Long before AIDS, there were “wars” on polio and TB, on cancer, diabetes, and arthritis, but AIDS was the first disease around which people built identity and community. As Delaney says, “Just like the drugs, nothing has just one effect. They have a mix of good and bad effects, and that’s true of the disease community model as well. When it works, it can be an enormous source of empowerment for people, but one of the toxic side effects is it puts people into competition with others.”

He believes that if politics doesn’t force us into cooperation, the disease itself may. People with AIDS, whose lives have been prolonged by combination therapy, now find themselves increasingly at risk for diabetes, cancer and heart disease. We may soon find ourselves fighting for research on the very illnesses whose advocates are at war with us now.

SIGN OF THE TIMES

The four blood-red letters loom from the stark black billboard off the shoulder of the highway: “A-I-D-S.” Another PSA for the 20-year-old epidemic? Not this time. As you speed by, the sign’s fine-print punch line becomes legible: Above the word AIDS is “Affects 4.5 million more children than…” and, below, “Now will you take asthma seriously?”—followed by a toll-free number for the American Lung Association.

A little Coke/Pepsi rivalry in disease fundraising? The Lung Association’s national reps say no, but even its own regional directors are blushing—and apologizing. “That they would take something as serious as AIDS and try to make asthma compare to that is ridiculous,” says Carol Ruggeri, assistant executive director for South Florida, home to at least four billboards. “I’ve apologized to just about anyone I could think of who might be offended.”
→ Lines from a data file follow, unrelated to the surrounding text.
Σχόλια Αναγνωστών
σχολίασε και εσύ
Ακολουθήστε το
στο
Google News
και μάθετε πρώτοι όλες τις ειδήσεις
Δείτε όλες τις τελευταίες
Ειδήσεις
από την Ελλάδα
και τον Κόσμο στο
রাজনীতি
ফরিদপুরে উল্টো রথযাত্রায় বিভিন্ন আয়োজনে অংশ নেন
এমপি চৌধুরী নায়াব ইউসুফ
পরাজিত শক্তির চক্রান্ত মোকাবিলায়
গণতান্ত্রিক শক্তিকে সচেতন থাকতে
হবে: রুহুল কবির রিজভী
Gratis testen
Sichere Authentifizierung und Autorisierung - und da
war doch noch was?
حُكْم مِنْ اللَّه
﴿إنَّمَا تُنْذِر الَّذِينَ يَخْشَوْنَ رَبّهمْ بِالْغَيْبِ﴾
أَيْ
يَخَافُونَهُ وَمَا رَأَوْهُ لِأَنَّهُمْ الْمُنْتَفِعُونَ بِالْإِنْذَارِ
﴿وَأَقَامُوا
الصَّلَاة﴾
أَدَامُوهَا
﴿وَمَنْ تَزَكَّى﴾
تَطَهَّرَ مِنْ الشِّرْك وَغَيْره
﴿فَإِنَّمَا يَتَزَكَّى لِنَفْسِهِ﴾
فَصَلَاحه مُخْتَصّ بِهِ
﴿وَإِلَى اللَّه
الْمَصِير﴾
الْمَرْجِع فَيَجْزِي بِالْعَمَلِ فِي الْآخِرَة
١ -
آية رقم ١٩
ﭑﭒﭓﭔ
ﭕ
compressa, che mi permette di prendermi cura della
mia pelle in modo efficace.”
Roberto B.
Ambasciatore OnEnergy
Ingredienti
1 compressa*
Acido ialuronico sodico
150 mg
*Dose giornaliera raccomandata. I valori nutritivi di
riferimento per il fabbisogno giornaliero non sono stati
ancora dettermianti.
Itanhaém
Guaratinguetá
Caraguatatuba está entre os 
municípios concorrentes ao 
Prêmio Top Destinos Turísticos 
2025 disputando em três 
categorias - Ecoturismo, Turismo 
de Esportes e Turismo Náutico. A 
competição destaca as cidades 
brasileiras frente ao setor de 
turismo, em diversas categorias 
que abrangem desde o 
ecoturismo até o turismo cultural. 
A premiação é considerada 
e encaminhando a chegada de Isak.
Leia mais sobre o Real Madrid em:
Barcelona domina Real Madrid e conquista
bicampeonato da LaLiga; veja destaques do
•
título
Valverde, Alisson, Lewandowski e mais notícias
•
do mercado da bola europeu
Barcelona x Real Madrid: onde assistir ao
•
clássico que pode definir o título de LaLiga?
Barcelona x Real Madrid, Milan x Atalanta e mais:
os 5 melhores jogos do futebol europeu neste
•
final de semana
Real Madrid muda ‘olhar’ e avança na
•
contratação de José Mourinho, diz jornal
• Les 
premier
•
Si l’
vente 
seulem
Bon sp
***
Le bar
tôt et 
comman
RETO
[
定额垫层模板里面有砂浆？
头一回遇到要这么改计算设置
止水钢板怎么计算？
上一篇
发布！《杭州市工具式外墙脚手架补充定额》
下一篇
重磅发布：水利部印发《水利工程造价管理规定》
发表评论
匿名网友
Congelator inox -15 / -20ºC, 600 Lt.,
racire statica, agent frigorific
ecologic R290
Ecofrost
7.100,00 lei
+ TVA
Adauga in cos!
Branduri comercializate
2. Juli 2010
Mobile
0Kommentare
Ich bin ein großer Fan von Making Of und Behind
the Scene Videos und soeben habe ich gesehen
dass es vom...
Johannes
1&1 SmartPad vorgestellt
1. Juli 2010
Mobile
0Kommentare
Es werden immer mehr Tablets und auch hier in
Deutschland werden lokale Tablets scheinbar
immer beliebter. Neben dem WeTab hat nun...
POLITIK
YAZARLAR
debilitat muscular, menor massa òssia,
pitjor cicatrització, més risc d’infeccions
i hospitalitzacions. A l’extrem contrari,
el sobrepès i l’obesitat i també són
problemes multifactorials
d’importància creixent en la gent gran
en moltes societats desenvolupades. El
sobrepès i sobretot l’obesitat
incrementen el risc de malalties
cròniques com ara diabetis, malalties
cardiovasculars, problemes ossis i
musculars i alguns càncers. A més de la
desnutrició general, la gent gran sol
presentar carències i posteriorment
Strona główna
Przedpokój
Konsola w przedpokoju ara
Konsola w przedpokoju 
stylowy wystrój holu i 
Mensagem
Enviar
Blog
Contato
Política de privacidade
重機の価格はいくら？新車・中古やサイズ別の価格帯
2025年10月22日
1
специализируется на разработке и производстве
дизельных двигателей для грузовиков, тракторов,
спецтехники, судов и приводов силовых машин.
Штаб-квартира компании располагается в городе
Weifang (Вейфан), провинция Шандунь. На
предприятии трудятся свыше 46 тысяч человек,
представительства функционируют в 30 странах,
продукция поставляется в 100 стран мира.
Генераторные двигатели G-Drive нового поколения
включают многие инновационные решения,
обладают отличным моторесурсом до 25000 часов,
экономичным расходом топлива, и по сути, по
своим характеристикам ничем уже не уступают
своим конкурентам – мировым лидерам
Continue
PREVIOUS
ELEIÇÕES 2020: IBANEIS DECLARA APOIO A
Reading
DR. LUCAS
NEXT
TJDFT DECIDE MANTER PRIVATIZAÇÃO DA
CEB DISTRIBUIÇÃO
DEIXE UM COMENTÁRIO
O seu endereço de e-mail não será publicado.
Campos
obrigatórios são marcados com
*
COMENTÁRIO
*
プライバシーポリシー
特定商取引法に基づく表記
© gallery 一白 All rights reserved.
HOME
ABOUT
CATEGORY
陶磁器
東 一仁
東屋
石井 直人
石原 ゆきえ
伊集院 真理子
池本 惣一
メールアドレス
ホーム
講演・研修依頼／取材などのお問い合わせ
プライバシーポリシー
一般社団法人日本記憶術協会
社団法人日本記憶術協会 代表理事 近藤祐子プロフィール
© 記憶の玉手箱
The national office, for its part, refused to disclose how many billboards it placed, or where. Spokesperson Abby Nash denied that she had heard any complaints, adding that the campaign’s TV and radio (not the “AIDS” billboards) ads won industry honors. Campaign manager Asad Laljee of the New York–based Hill-Holliday ad firm, promised “another approach” in the next round because “some people didn’t understand that we’re not talking about cancer or AIDS,” he said. “We’re just trying to emphasize how important it is to prevent asthma attacks in children.”

Still, Ruggeri spied a saving grace: “They’re so bad that all they will do is remind people about AIDS,” she said. “And if you’re in your car, you can’t really make out the fine print.”